** Exercise instructions **
Leave out the images and repeat the listing below without a single change.

** Available data **
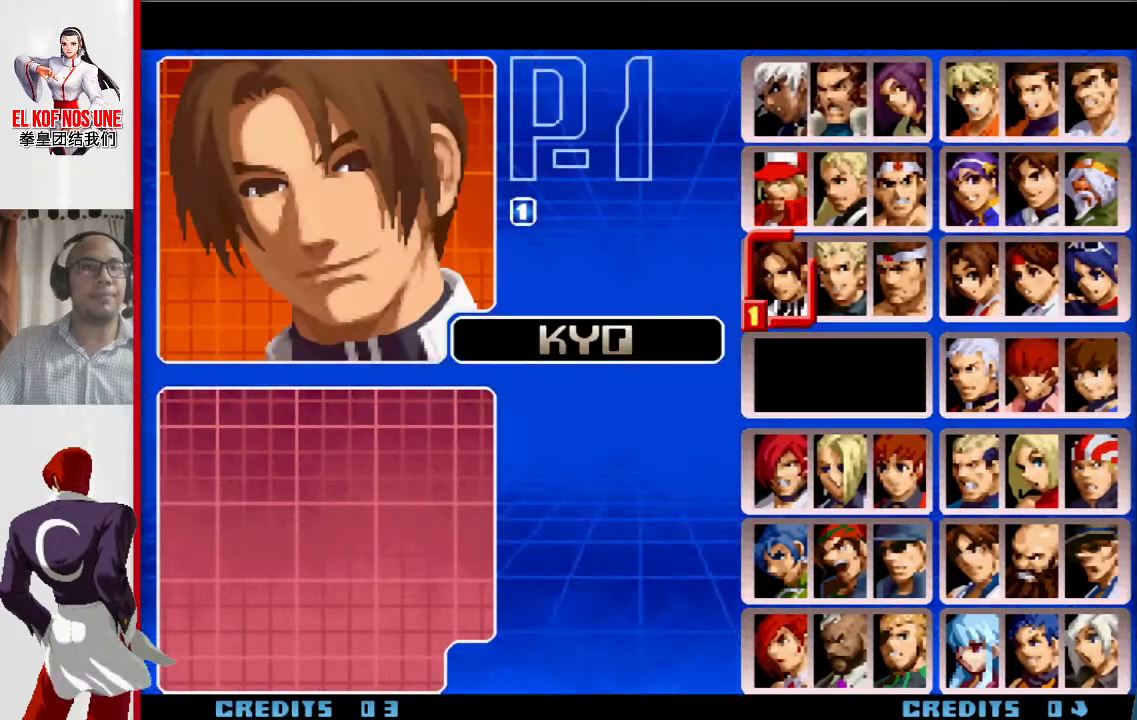
{"buttons": [], "left_stick": "down", "events": [[150, "left_stick", "down"], [333, "left_stick", "center"], [450, "left_stick", "down"]]}
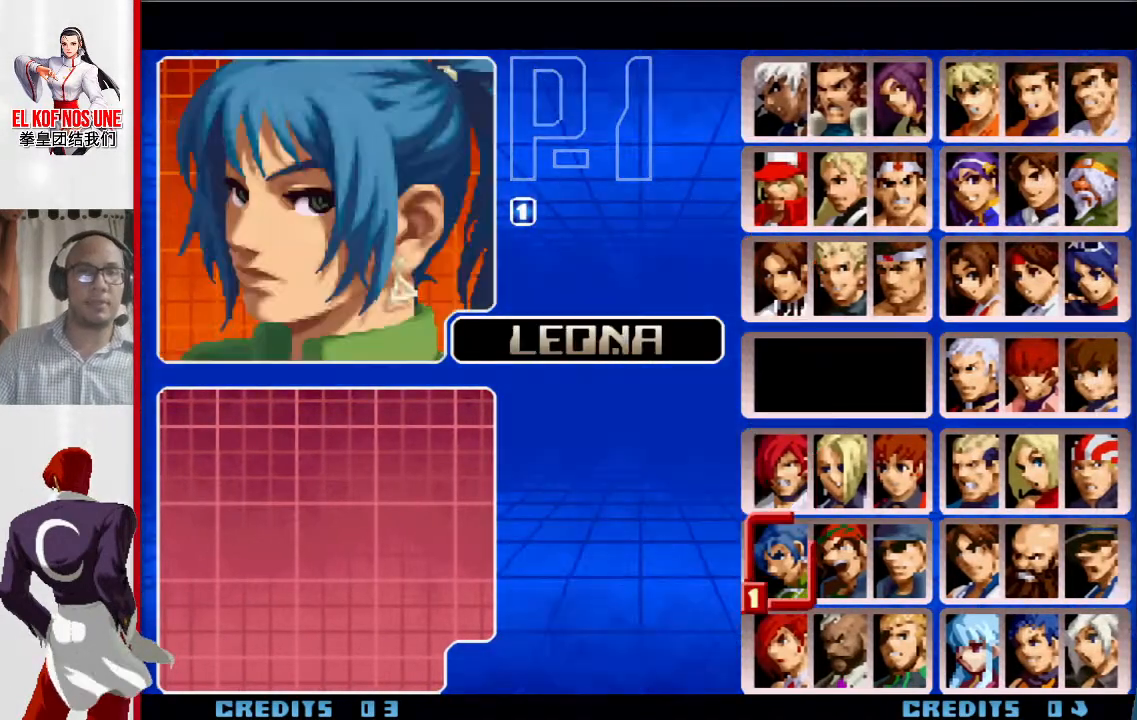
{"buttons": [], "left_stick": "center", "events": [[133, "left_stick", "center"], [283, "left_stick", "left"], [417, "left_stick", "center"]]}
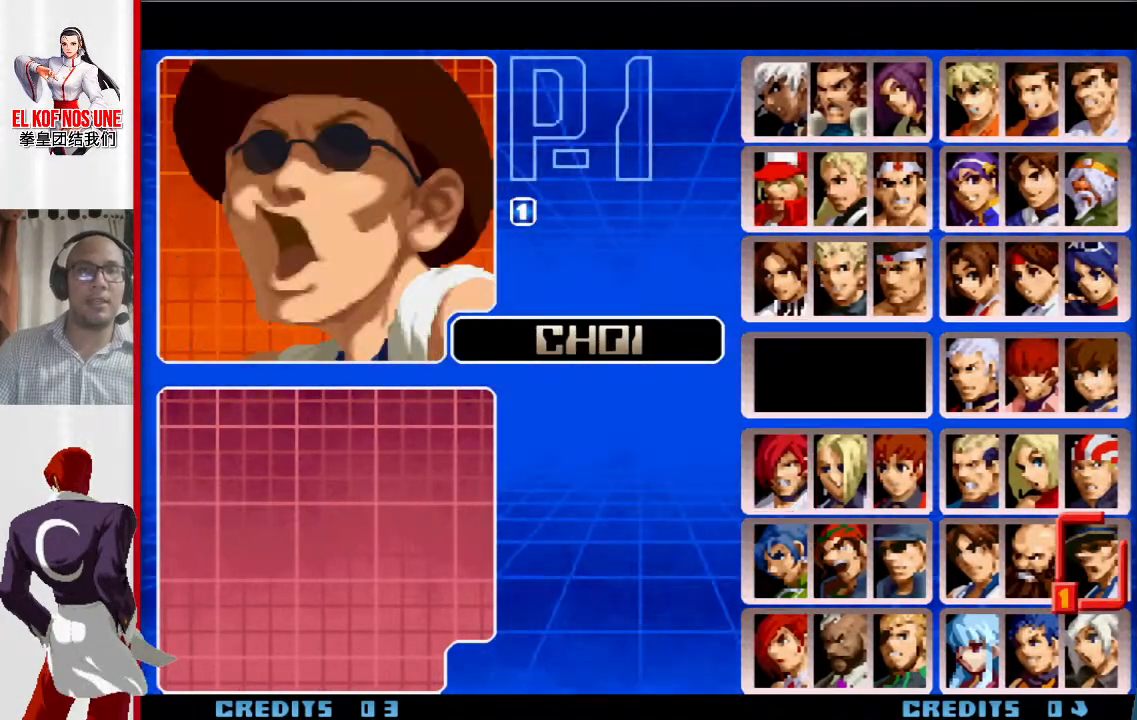
{"buttons": [], "left_stick": "center", "events": [[50, "left_stick", "left"], [183, "left_stick", "center"], [283, "left_stick", "down"], [450, "left_stick", "center"]]}
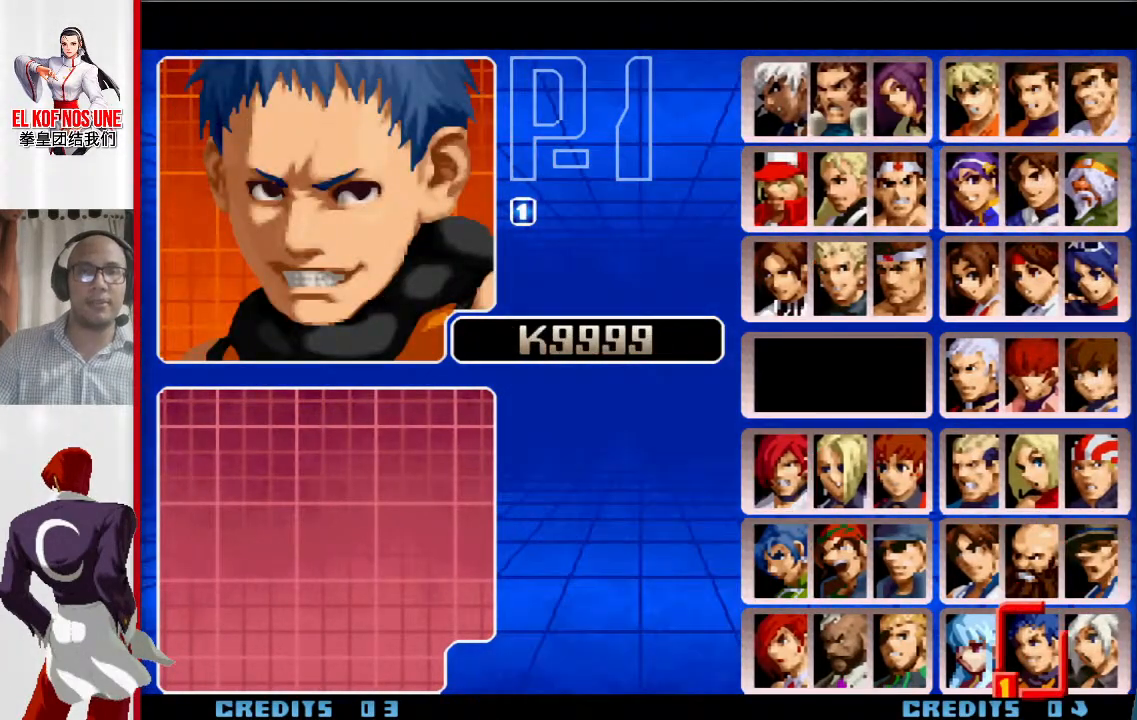
{"buttons": ["R1"], "left_stick": "center", "events": [[17, "left_stick", "left"], [117, "left_stick", "center"], [417, "R1", "down"]]}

** Task response **
{"buttons": [], "left_stick": "down", "events": [[150, "left_stick", "down"], [333, "left_stick", "center"], [450, "left_stick", "down"]]}
{"buttons": [], "left_stick": "center", "events": [[133, "left_stick", "center"], [283, "left_stick", "left"], [417, "left_stick", "center"]]}
{"buttons": [], "left_stick": "center", "events": [[50, "left_stick", "left"], [183, "left_stick", "center"], [283, "left_stick", "down"], [450, "left_stick", "center"]]}
{"buttons": ["R1"], "left_stick": "center", "events": [[17, "left_stick", "left"], [117, "left_stick", "center"], [417, "R1", "down"]]}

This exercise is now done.